Duclos describes two different kinds of people – promotion focused and prevention focused. Promotion-focused individuals seize opportunities by creating chances like the 2,000 per cent interest on their money. Prevention-focused individuals are prudent and careful to avoid bad things happening to them.
In the second part of the study, Duclos looked to heighten prevention focus in people and perhaps close the gap observed in the first study.
He employed the same rules, except prior to starting, participants were asked to picture a product that helps prevent undesirable outcomes, like a bike helmet, seat belt or health insurance. Once in their mind, Duclos gave them the offer: Did they want the $5 immediately or wait a week for $7?
In contrast to the initial study, both those promised cash and those promised credit thought more long-term.
“Even when people have cash in hand, by activating their prevention focus, we increased their resistance to the pain of parting with cash. It’s not easy, but it can be done,” Duclos said. “One way is to alert them to the fact there are decision-making biases they are not aware of, but are still playing against them. Making them aware is the first step to freeing themselves from those biases.”
The study, Compared to Dematerialized Money, Cash Increases Impatience in Intertemporal Choice, appeared in the Journal of Consumer Psychology. Duclos conducted the study with Mansur Khamitov, an assistant professor at Nanyang Technological University in Singapore.

◆ **Problem statement**
In the passage on cash and impatience, retype the part that opens with the words containing "In the second" and closes with "thought more long-term.".

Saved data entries

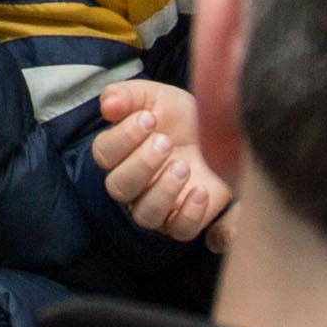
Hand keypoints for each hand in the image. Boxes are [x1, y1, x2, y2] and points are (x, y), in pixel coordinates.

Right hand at [87, 82, 231, 244]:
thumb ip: (128, 96)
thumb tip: (107, 104)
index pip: (104, 153)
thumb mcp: (157, 97)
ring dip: (163, 191)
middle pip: (118, 187)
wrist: (223, 133)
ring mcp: (159, 206)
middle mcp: (134, 184)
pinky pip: (180, 231)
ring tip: (183, 167)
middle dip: (141, 163)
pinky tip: (200, 191)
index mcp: (121, 154)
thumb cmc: (182, 117)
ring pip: (145, 215)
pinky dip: (190, 214)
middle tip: (166, 142)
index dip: (123, 137)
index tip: (149, 118)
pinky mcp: (186, 220)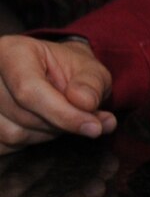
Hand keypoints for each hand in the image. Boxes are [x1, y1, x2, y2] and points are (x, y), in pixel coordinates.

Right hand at [0, 36, 116, 153]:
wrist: (53, 74)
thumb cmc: (70, 71)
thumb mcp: (91, 69)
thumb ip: (92, 84)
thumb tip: (86, 103)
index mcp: (12, 51)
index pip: (29, 90)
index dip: (63, 113)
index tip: (93, 127)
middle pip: (23, 114)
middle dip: (60, 123)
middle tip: (85, 119)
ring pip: (12, 134)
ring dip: (46, 133)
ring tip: (60, 116)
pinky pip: (4, 145)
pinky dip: (29, 141)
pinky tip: (42, 125)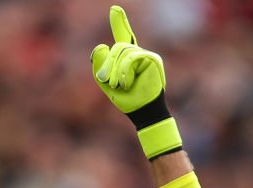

◆ **Output of the task**
In the second part of the study, Duclos looked to heighten prevention focus in people and perhaps close the gap observed in the first study.
He employed the same rules, except prior to starting, participants were asked to picture a product that helps prevent undesirable outcomes, like a bike helmet, seat belt or health insurance. Once in their mind, Duclos gave them the offer: Did they want the $5 immediately or wait a week for $7?
In contrast to the initial study, both those promised cash and those promised credit thought more long-term.